Viterbo – Oggi è il giorno del TusciaPride, la manifestazione per i diritti queer e trans.
Il corteo partirà alle ore 15,30 da via delle Fortezze-porta Romana. Dopodiché il corteo proseguirà per via Giuseppe Garibaldi, via Cavour, piazza del Plebiscito, via Roma, Corso Italia, piazza Giuseppe Verdi, via Guglielmo Marconi, piazza Martiri d’Ungheria, via Ser Monaldo, via San Giovanni Decollato, piazza Trinità, via Santissima Maria Liberatrice, piazza San Faustino e piazza Sallupara. Infine, a piazza Sallupara, concerto con band del territorio e Dj set.
“F(e)roce pe’ davvero” lo slogan della manifestazione.
Viterbo – Flash mob per il TusciaPride
“Una scelta, quella di piazza Sallupara – spiega il vice presidente del TusciaPride, Mirko Giuggiolini – tutt’altro che casuale. Oltre ad essere un luogo spesso marginalizzato, Sallupara è legata anche allo stupro di una ragazza da parte di due militanti di estrema destra. Terminare il Pride lì vuol dire riportare in quella piazza diritti, aggregazione e libertà”.
Intanto, l’altro ieri pomeriggio “è stata vandalizzata – ha già spiegato Giuggiolini – la Rainbow Street di Via Saffi dove sono stati portati via tutti gli allestimenti che avevamo messo”.
Molte le adesioni alla manifestazione di oggi, tra queste, oltre 20 amministrazioni, tra cui il comune e la provincia di Viterbo, l’università degli studi della Tuscia, i sindacati dei lavoratori e l’Arcigay.
Un Pride, quello di oggi, accompagnato da un manifesto politico con cui gli organizzatori, tra le altre cose, chiedono il matrimonio egualitario, un tavolo di dialogo permanente tra l’associazionismo queer e gli enti locali, l’istituzione di un servizio chirurgico pubblico per l’affermazione di genere, sportelli antidiscriminazione, panchine rainbow, sostegno alla creazione di luoghi di aggregazione per la comunità queer e l’adozione da parte delle persone queer.

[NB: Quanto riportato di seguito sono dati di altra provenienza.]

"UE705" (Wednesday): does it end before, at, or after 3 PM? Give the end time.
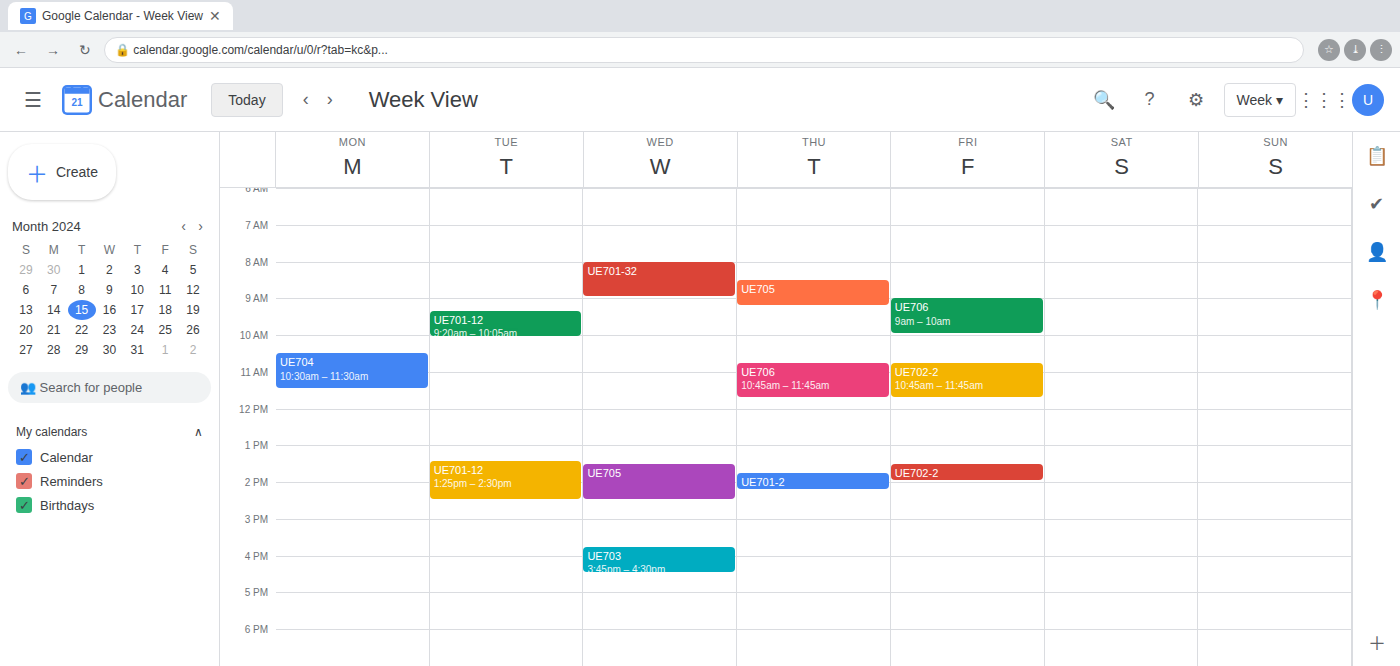
2:30 PM -- before 3 PM, 30 minutes above the 3 PM line.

Viterbo – Il vice presidente del TusciaPride Mirko Giuggiolini
“Partecipare al TusciaPride – sottolinea Giuggiolini – vuol dire schierarsi pubblicamente e in modo inequivocabile contro ogni forma di discriminazione e contro ogni sentimento d’odio, in piena coerenza con l’articolo 3 della nostra Costituzione nonché con l’articolo 21 della Carta dei diritti fondamentali dell’Unione Europea. Aderire vuol dire rendersi disponibili ad assumere un ruolo attivo nel superamento delle ingiustizie e nella promozione dell’uguaglianza e delle libertà e, infine, significa trasmettere la solidarietà delle istituzioni pubbliche a tuttɜ coloro che subiscono quotidianamente e in ogni ambito della propria vita violenze, soprusi, scherni e discriminazioni solo sulla base del proprio orientamento sessuale e/o della propria identità di genere”.
“Vuol dire, in sintesi – conclude Giuggiolini -, non lasciare sole le vittime dell’odio omotrans*fobico che ancora pervade la società, tendere loro la mano e porsi al loro fianco nella lotta per la liberazione del nostro territorio e del Paese tutto dall’odio e dalle disuguaglianze”.